PSEG Chairman, President, and CEO Ralph Izzo speaks regularly about the company’s efforts and strategies for achieving its aggressive climate goals.

“What’s groundbreaking about PSEG’s 2030 net-zero goal is its focus not only on power generation, but on operations across the company, such as reduced emissions from equipment, buildings and vehicles, and curtailed methane leaks throughout our utility infrastructure,” Izzo says.
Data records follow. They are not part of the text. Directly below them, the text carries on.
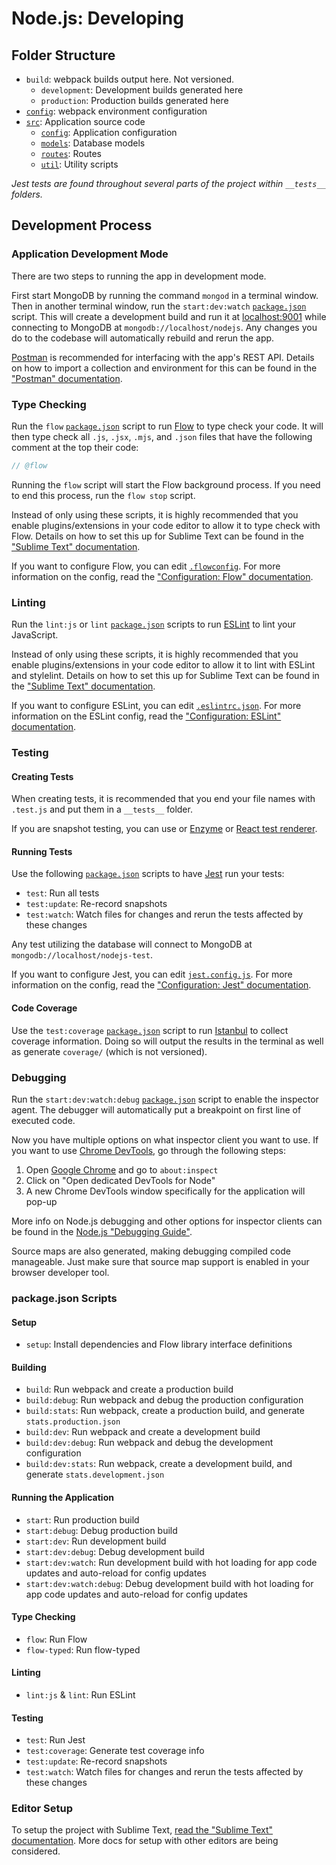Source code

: # Node.js: Developing
## Folder Structure
* `build`: webpack builds output here. Not versioned.
  * `development`: Development builds generated here
  * `production`: Production builds generated here
* [`config`](../../../../config): webpack environment configuration
* [`src`](../../../../src): Application source code
  * [`config`](../../../../src/config): Application configuration
  * [`models`](../../../../src/assets): Database models
  * [`routes`](../../../../src/routes): Routes
  * [`util`](../../../../src/util): Utility scripts

*Jest tests are found throughout several parts of the project within `__tests__` folders.*

## Development Process
### Application Development Mode
There are two steps to running the app in development mode.

First start MongoDB by running the command `mongod` in a terminal window. Then in another terminal window, run the `start:dev:watch` [`package.json`](../../../../package.json) script. This will create a development build and run it at [localhost:9001](http://localhost:9001) while connecting to MongoDB at `mongodb://localhost/nodejs`. Any changes you do to the codebase will automatically rebuild and rerun the app.

[Postman](https://getpostman.com) is recommended for interfacing with the app's REST API. Details on how to import a collection and environment for this can be found in the ["Postman" documentation](../../tools/postman.md).

### Type Checking
Run the `flow` [`package.json`](../../../../package.json) script to run [Flow](https://flow.org) to type check your code. It will then type check all `.js`, `.jsx`, `.mjs`, and `.json` files that have the following comment at the top their code:
```javascript
// @flow
```

Running the `flow` script will start the Flow background process. If you need to end this process, run the `flow stop` script.

Instead of only using these scripts, it is highly recommended that you enable plugins/extensions in your code editor to allow it to type check with Flow. Details on how to set this up for Sublime Text can be found in the ["Sublime Text" documentation](../../tools/sublime_text.md).

If you want to configure Flow, you can edit [`.flowconfig`](../../../../.flowconfig). For more information on the config, read the ["Configuration: Flow" documentation](configuration.md#flow).

### Linting
Run the `lint:js` or `lint` [`package.json`](../../../../package.json) scripts to run [ESLint](https://eslint.org) to lint your JavaScript.

Instead of only using these scripts, it is highly recommended that you enable plugins/extensions in your code editor to allow it to lint with ESLint and stylelint. Details on how to set this up for Sublime Text can be found in the ["Sublime Text" documentation](../../tools/sublime_text.md).

If you want to configure ESLint, you can edit [`.eslintrc.json`](../../../../.eslintrc.json). For more information on the ESLint config, read the ["Configuration: ESLint" documentation](configuration.md#eslint).

### Testing
#### Creating Tests
When creating tests, it is recommended that you end your file names with `.test.js` and put them in a `__tests__` folder.

If you are snapshot testing, you can use or [Enzyme](https://airbnb.io/enzyme) or [React test renderer](https://reactjs.org/docs/test-renderer.html).

#### Running Tests
Use the following [`package.json`](../../../../package.json) scripts to have [Jest](https://jestjs.io) run your tests:

* `test`: Run all tests
* `test:update`: Re-record snapshots
* `test:watch`: Watch files for changes and rerun the tests affected by these changes

Any test utilizing the database will connect to MongoDB at `mongodb://localhost/nodejs-test`.

If you want to configure Jest, you can edit [`jest.config.js`](../../../../jest.config.js). For more information on the config, read the ["Configuration: Jest" documentation](configuration.md#jest).

#### Code Coverage
Use the `test:coverage` [`package.json`](../../../../package.json) script to run [Istanbul](https://istanbul.js.org) to collect coverage information. Doing so will output the results in the terminal as well as generate `coverage/` (which is not versioned).

### Debugging
Run the `start:dev:watch:debug` [`package.json`](../../../../package.json) script to enable the inspector agent. The debugger will automatically put a breakpoint on first line of executed code.

Now you have multiple options on what inspector client you want to use. If you want to use [Chrome DevTools](https://developers.google.com/web/tools/chrome-devtools), go through the following steps:

1. Open [Google Chrome](https://google.com/chrome) and go to `about:inspect`
2. Click on "Open dedicated DevTools for Node"
3. A new Chrome DevTools window specifically for the application will pop-up

More info on Node.js debugging and other options for inspector clients can be found in the [Node.js "Debugging Guide"](https://nodejs.org/en/docs/guides/debugging-getting-started).

Source maps are also generated, making debugging compiled code manageable. Just make sure that source map support is enabled in your browser developer tool.

### package.json Scripts
#### Setup
* `setup`: Install dependencies and Flow library interface definitions

#### Building
* `build`: Run webpack and create a production build
* `build:debug`: Run webpack and debug the production configuration
* `build:stats`: Run webpack, create a production build, and generate `stats.production.json`
* `build:dev`: Run webpack and create a development build
* `build:dev:debug`: Run webpack and debug the development configuration
* `build:dev:stats`: Run webpack, create a development build, and generate `stats.development.json`

#### Running the Application
* `start`: Run production build
* `start:debug`: Debug production build
* `start:dev`: Run development build
* `start:dev:debug`: Debug development build
* `start:dev:watch`: Run development build with hot loading for app code updates and auto-reload for config updates
* `start:dev:watch:debug`: Debug development build with hot loading for app code updates and auto-reload for config updates

#### Type Checking
* `flow`: Run Flow
* `flow-typed`: Run flow-typed

#### Linting
* `lint:js` & `lint`: Run ESLint

#### Testing
* `test`: Run Jest
* `test:coverage`: Generate test coverage info
* `test:update`: Re-record snapshots
* `test:watch`: Watch files for changes and rerun the tests affected by these changes

### Editor Setup
To setup the project with Sublime Text, [read the "Sublime Text" documentation](../../tools/sublime_text.md). More docs for setup with other editors are being considered.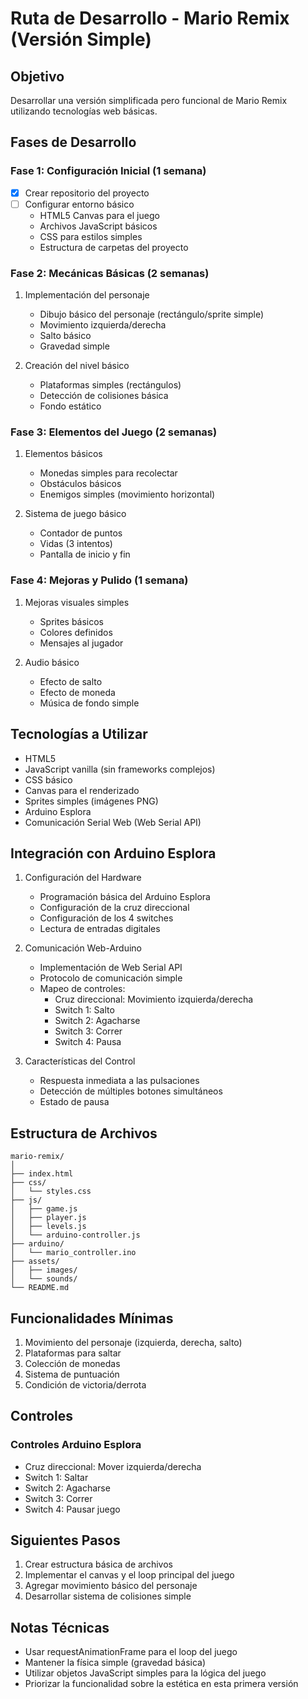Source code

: # Ruta de Desarrollo - Mario Remix (Versión Simple)

## Objetivo
Desarrollar una versión simplificada pero funcional de Mario Remix utilizando tecnologías web básicas.

## Fases de Desarrollo

### Fase 1: Configuración Inicial (1 semana)
- [x] Crear repositorio del proyecto
- [ ] Configurar entorno básico
  - HTML5 Canvas para el juego
  - Archivos JavaScript básicos
  - CSS para estilos simples
  - Estructura de carpetas del proyecto

### Fase 2: Mecánicas Básicas (2 semanas)
1. Implementación del personaje
   - Dibujo básico del personaje (rectángulo/sprite simple)
   - Movimiento izquierda/derecha
   - Salto básico
   - Gravedad simple

2. Creación del nivel básico
   - Plataformas simples (rectángulos)
   - Detección de colisiones básica
   - Fondo estático

### Fase 3: Elementos del Juego (2 semanas)
1. Elementos básicos
   - Monedas simples para recolectar
   - Obstáculos básicos
   - Enemigos simples (movimiento horizontal)

2. Sistema de juego básico
   - Contador de puntos
   - Vidas (3 intentos)
   - Pantalla de inicio y fin

### Fase 4: Mejoras y Pulido (1 semana)
1. Mejoras visuales simples
   - Sprites básicos
   - Colores definidos
   - Mensajes al jugador

2. Audio básico
   - Efecto de salto
   - Efecto de moneda
   - Música de fondo simple

## Tecnologías a Utilizar
- HTML5
- JavaScript vanilla (sin frameworks complejos)
- CSS básico
- Canvas para el renderizado
- Sprites simples (imágenes PNG)
- Arduino Esplora
- Comunicación Serial Web (Web Serial API)

## Integración con Arduino Esplora
1. Configuración del Hardware
   - Programación básica del Arduino Esplora
   - Configuración de la cruz direccional
   - Configuración de los 4 switches
   - Lectura de entradas digitales

2. Comunicación Web-Arduino
   - Implementación de Web Serial API
   - Protocolo de comunicación simple
   - Mapeo de controles:
     * Cruz direccional: Movimiento izquierda/derecha
     * Switch 1: Salto
     * Switch 2: Agacharse
     * Switch 3: Correr
     * Switch 4: Pausa

3. Características del Control
   - Respuesta inmediata a las pulsaciones
   - Detección de múltiples botones simultáneos
   - Estado de pausa

## Estructura de Archivos
```
mario-remix/
│
├── index.html
├── css/
│   └── styles.css
├── js/
│   ├── game.js
│   ├── player.js
│   ├── levels.js
│   └── arduino-controller.js
├── arduino/
│   └── mario_controller.ino
├── assets/
│   ├── images/
│   └── sounds/
└── README.md
```

## Funcionalidades Mínimas
1. Movimiento del personaje (izquierda, derecha, salto)
2. Plataformas para saltar
3. Colección de monedas
4. Sistema de puntuación
5. Condición de victoria/derrota

## Controles
### Controles Arduino Esplora
- Cruz direccional: Mover izquierda/derecha
- Switch 1: Saltar
- Switch 2: Agacharse
- Switch 3: Correr
- Switch 4: Pausar juego

## Siguientes Pasos
1. Crear estructura básica de archivos
2. Implementar el canvas y el loop principal del juego
3. Agregar movimiento básico del personaje
4. Desarrollar sistema de colisiones simple

## Notas Técnicas
- Usar requestAnimationFrame para el loop del juego
- Mantener la física simple (gravedad básica)
- Utilizar objetos JavaScript simples para la lógica del juego
- Priorizar la funcionalidad sobre la estética en esta primera versión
PSEG recently signed on to the U.N.-backed Race to Zero cam­paign, and has committed to the development of science-based targets for achieving even greater emissions reductions. PSEG’s ambitious climate vision includes a commitment to carbon-free electricity generation, the companywide transition to net-zero operations, and support for economy-wide decarbonization. Already, the company has reduced its GHG emissions by 50%, from 2005 levels. Moving forward, PSEG will direct half of its 2021 to 2025 capital spending program of $14 billion to $16 billion toward decarbonization, emissions reduction, methane reduction, clean energy transition, and climate and storm adaptation.

Among the company’s most significant steps toward its climate and sustainability goals:

  • The launch of a $1 billion expansion of its energy efficiency programs to help customers save energy and save money, help improve air quality and public health by reducing New Jersey’s carbon footprint, and create more than 4,000 clean energy jobs
  • Reduction of methane emissions through a Gas System Modern­ization Program that will replace more than 875 miles of cast-iron and bare steel infrastructure and reduce emissions by up to 40,000 metric tons per year
  • Elimination of coal from its fuel mix by retiring the company’s last remaining coal power plant, while divesting natural gas power assets and making new investments in carbon-free nuclear and offshore wind generation

Through its strong commitment to the United Nations’ Sustainable Development Goals (SDGs), PSEG also is taking steps to minimize its water footprint (Goal No. 6, clean water and sanitation) and reduce waste production (Goal No. 12, responsible consumption and production). In 2020, PSEG generated 379,152 tons of material, recycled 361,937 tons, and landfilled only 4.54% of all waste.

The company also has incorporated sustainability into its corporate social responsibility strategy. In 2019, the PSEG Foundation made a commitment to increase giving in the Environmental Sustainability pillar to 25% of its overall giving by 2022. As a result, the foundation has taken incremental steps toward this goal by redefining the pillar’s focus on supporting organizations that promote environmental stewardship, facilitate clean energy innovation, preserve ecosystems and encourage conservation and foster environmental justice.

At the 26th Conference of the Parties to the United Nations Framework Convention on Climate Change (COP26), Izzo addressed government and industry leaders to stress the urgency of setting aggressive goals to reduce carbon emissions.

“COP26 provides an extraordinary opportunity—at a pivotal moment in the climate change crisis—for government and business to work together to solve our greatest climate challenges while also strengthening economies and communities,” Izzo said. “The transition to cleaner and more resilient energy resources needs to continue, and faster than it is today. Working together, utilities and other businesses can make progress to decarbonize the economy, while governments can set policies that accelerate the scale and pace of change. This transition presents enormous opportunities for business, and creates lasting benefits for people, economies, and the climate.”